First SF may largely be defined by its
commitment to a positivist philosophy. The moment of conceptual breakthrough
involved the replacement of error by truth. The weakening of the relationship
between positivism and sf, which does seem to have occurred around the
period 1975-80, went hand-in-hand with a strengthening of the relationships
among sf, some forms of fantasy, and postmodernism in general. Unfortunately,
Clute does not address these crucial developments. Conceptual breakthroughs or
philosophical apocalypses take different forms in the context of post-positivist
sf, but they remain central to understanding the genre. Conceptual breakthrough
now involves the replacement of error by the understanding that there is no
clear truth, certainly no single truth. (At the same time, the burning eyes
lesson taught by Alhazen should not be forgotten.) When Gibson talks about his
concern with mini-apocalypses, small-a apocalypses, apocalypses toggling
between the radically new and the forever-the-same, he is talking about the
experience of flickering, perhaps subliminal, conceptual breakthrough in
Second SF. And certainly Gibson continues to at least hint at conceptual
breakthroughs in the three ways possible and already familiar in First SF (and
all at the same time): he speculates about new definitions of reality (and
the inability to distinguish between reality and computer-generated virtual
realities); new definitions of the human being or the end of being human (in
terms of DNA coding, information, and digital identity); and unsuspected outside
manipulators (shadowy multinational corporations and cyberspace entities).

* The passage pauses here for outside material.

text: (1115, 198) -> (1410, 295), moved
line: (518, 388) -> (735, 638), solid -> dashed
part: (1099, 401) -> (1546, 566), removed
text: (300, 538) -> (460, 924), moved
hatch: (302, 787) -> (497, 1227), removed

Clute plumps for Bruce Sterling’s
novel Distraction (1998), set in "2040 or so," as his optimal
example of surfing sf—"sf about the kind of people it will take to cope
with a hundred futures rather than one" (182). Presumably the
textual/visual collage that makes up End Times was designed to encourage
the surfing talents of its readers. Oscar, the protagonist of Distraction,
exemplifies the positive possibilities of being a spin doctor—a useful
trickster. Clute sees himself in a similar role. He is the spin doctor Hermes
giving us the little messages, the vignettes that just might add up to a renewed
and decidedly Big Picture. It is unfortunate that the real-life scenarios he
describes amount only to a binary choice—roller-blading, plugged-in youth in
Camden Town, London (where Clute lives) versus golfing retirees in reactionary
Maine, USA. It may be, however, that this too-simple opposition (which
apparently values that ultimate Tamagotchi gesture—most mobile phone calls) is
redeemed by Clute’s closing thoughts.
Just as for Clute the true history of
sf is American, so it is not to a version of Blake’s visionary London that
Clute finally looks in hope but to America. "The past [like First SF?]

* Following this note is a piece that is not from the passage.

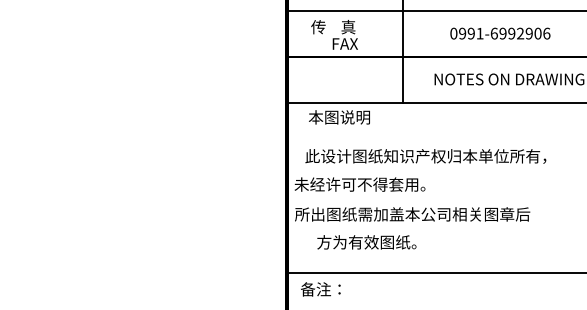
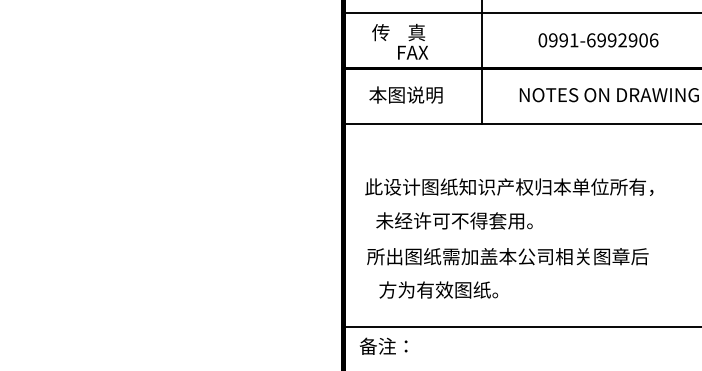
text: (339, 117) -> (406, 95), moved
text: (359, 184) -> (453, 220), moved
text: (412, 214) -> (507, 256), moved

drags you under" (194). America (the future?) "is the true land of the
trickster" (200)—the confidence-man. It is there that Clute’s hope for
positive, philosophical/conceptual/rhetorical apocalypses resides. The
Apocalypse, the Book of Revelation, will help, because it may be regarded as
"a cauldron of story" (223) from which a new, preferable mappemonde,
a map of the world (or should that be maps plural?), may be created. This
description of the Book of Revelation is, of course, pure spin-doctoring—it is
rather End Times itself that seeks (with some success) to provide a
cauldron of invention. The relationship between sf and the turn of the
millennium is an important and necessary topic that deserves further study. End
times can, as the cliché has it, be beginning times. Certainly End Times
effectively begins the exploration of the second millennium’s end, as filtered
through, and constructed by, the apocalyptic imagination of sf.